I have a table tab1 in timescale db which has 3 columns tag, time, value. time and tag make up the pk for the table: (time, tag).
There are more than 500 lakhs (50 000 000) of rows. I need to find the latest timestamp or the max(time) for each of the N tags.
There are few things that I tried, I'll share my experience with each:
- inner query
SELECT "time", "tag", "value"
FROM tab1
WHERE ("tag","time") IN
(SELECT "tag", MAX("time") FROM tab1 WHERE "tag" IN(tag1,tag2) GROUP BY "tag" );
this is giving result but taking around 19 sec to execute which is beyond the acceptable limit
- using last function from timescale db
SELECT tag, last(time, time), last(value,time)
FROM tab1
WHERE "tag" IN (tag1,tag2) GROUP BY "tag" ;
this is giving output within 10 sec.
I need to find another feasible solution similar to 2nd one that is perhaps performing better. I tried few other things like LATERAL JOIN (3), WINDOW FUNCTIONS (ROW_NUMBER, PARTITION) (4) but the solution is not as expected.
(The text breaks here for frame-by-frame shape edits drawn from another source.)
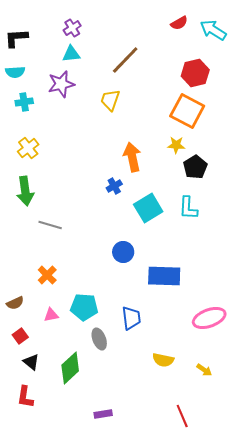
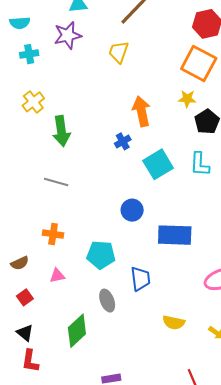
green arrow: (25, 191) -> (61, 131), moved
orange cross: (47, 275) -> (53, 234), turned -36
cyan pentagon: (84, 307) -> (101, 255), moved
black triangle: (31, 362) -> (25, 333), moved

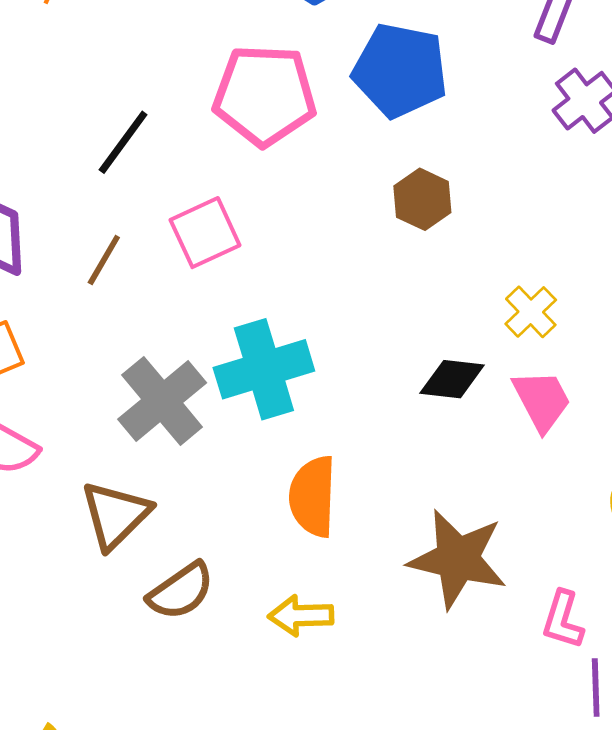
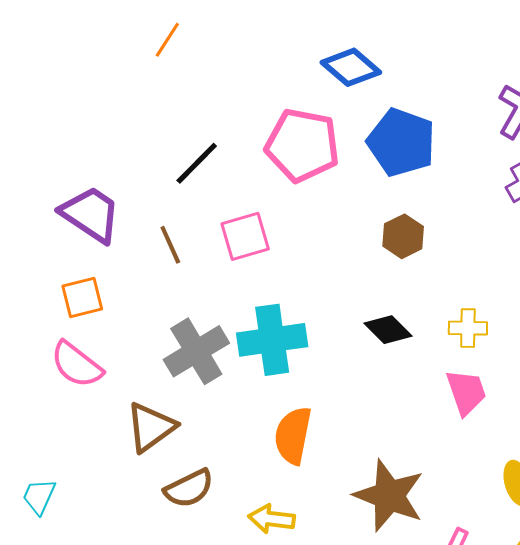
brown line: (104, 260) -> (170, 245), turned -63
yellow cross: (531, 312) -> (468, 328), turned 36
black diamond: (452, 379) -> (388, 330), moved, turned 30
- using lateral gives cross of multiple columns and not one single value with max time as expected. Moreover it is taking 15sec to execute but it might be due to wrong query.
SELECT table1."tag", table1."time",table1."value" from tab1 as table1
join lateral (
SELECT table2 ."tag",table2 ."time" from tab1 as table2
where table2."tag" = table1."tag"
order by table2."time" desc limit 1
) p on true
where table1."tag" in (tag1,tag2)
- when trying partition I want to put limit 1 like this: (partition by tag order by time desc limit 1) but it is giving syntax error. without limit 1 I am not getting the latest time.
SELECT * from
( SELECT *, row_number() over (partition by tag order by time desc) as rownum
from tab1) a
where tag in (tag1,tag2)
Can anyone suggest what's wrong with the queries in 3,4 or suggest if there is another alternative.